The document did not identify the facilities in India that had been affected but said broadly that the international targets "included global oil and gas firms, utility and electrical grid companies, nuclear power plants, renewable energy companies, consulting and engineering groups, and advanced technology firms".
Besides the US and India, it said, over 135 countries had been targeted and these included China, Pakistan, the UK, France and Germany.
Announcing the charges, Deputy Attorney General Lisa Monaco said: "Russian state-sponsored hackers pose a serious and persistent threat to critical infrastructure both in the US and around the world."
The three were identified as Pavel Aleksandrovich Akulov, 36, Mikhail Mikhailovich Gavrilov, 42, and Marat Valeryevich Tyukov, 39, who, the Department said, were officers in Military Unit 71330 or "Center 16" of the FSB, the Russian federal intelligence agency.
Center 16's operational unit was known among cybersecurity researchers as "Dragonfly", "Berzerk Bear", "Energetic Bear" and "Crouching Yeti", the Department said.
It alleged that between 2012 and 2017, they had set up a backdoor entry into the computer network of the targeted institutions "in the international energy sector, including oil and gas firms, nuclear power plants, and utility and power transmission companies".
They "engaged in computer intrusions, including supply chain attacks, in furtherance of the Russian government's efforts to maintain surreptitious, unauthorised and persistent access" to the networks, it said.

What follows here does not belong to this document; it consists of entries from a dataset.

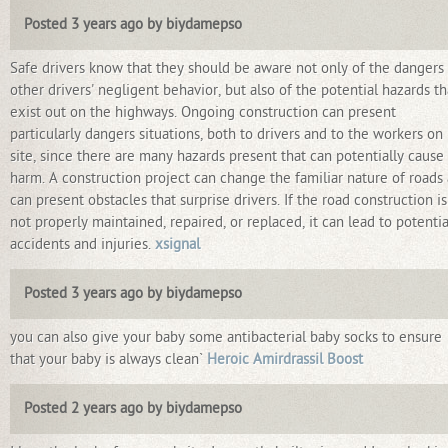
Posted 3 years ago by biydamepso
Safe drivers know that they should be aware not only of the dangers
other drivers' negligent behavior, but also of the potential hazards th
exist out on the highways. Ongoing construction can present
particularly dangers situations, both to drivers and to the workers on
site, since there are many hazards present that can potentially cause
harm. A construction project can change the familiar nature of roads
can present obstacles that surprise drivers. If the road construction is
not properly maintained, repaired, or replaced, it can lead to potentia
accidents and injuries.
xsignal
Posted 3 years ago by biydamepso
you can also give your baby some antibacterial baby socks to ensure
that your baby is always clean`
Heroic Amirdrassil Boost
Posted 2 years ago by biydamepso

"Such access enabled the Russian government to disrupt such systems if it wished," it said.
The charges were filed last August after a federal grand jury, a citizens' panel that determines if a prima facie case exists for prosecution, had indicted them, but were kept sealed and disclosed only Thursday after President Joe Biden's administration had issued warnings on Monday of possible Russian cyberattacks on critical US infrastructure.
The court document identified only the US Nuclear Regulatory Commission and three electricity companies, one of them nuclear, in Kansas state.
About 3,000 users at more than 500 organisations were targeted, it said.
Outlining the alleged modus operandi of the Russians, the document said that they focused in the first phase known as "Dragonfly" or "Havex" on companies that produced software and hardware for control equipment in power generation facilities known as "Industrial Control Systems" (ICS) or "Supervisory Control and Data Acquisition" (SCADA) systems.
Once they got into those companies' systems, they infected updates the companies sent to their customers passing on the malware to more than 17,000 devices, according to the court document.
In the second phase known as "Dragonfly 2.0", they targeted specific "energy sector entities or individuals and engineers", involving 3,300 individuals in 500 organisations.
It gave examples of "spearfishing" attacks using fake job applications sent to individuals with hidden malware and "water holing attacks" that infected visitors to certain websites.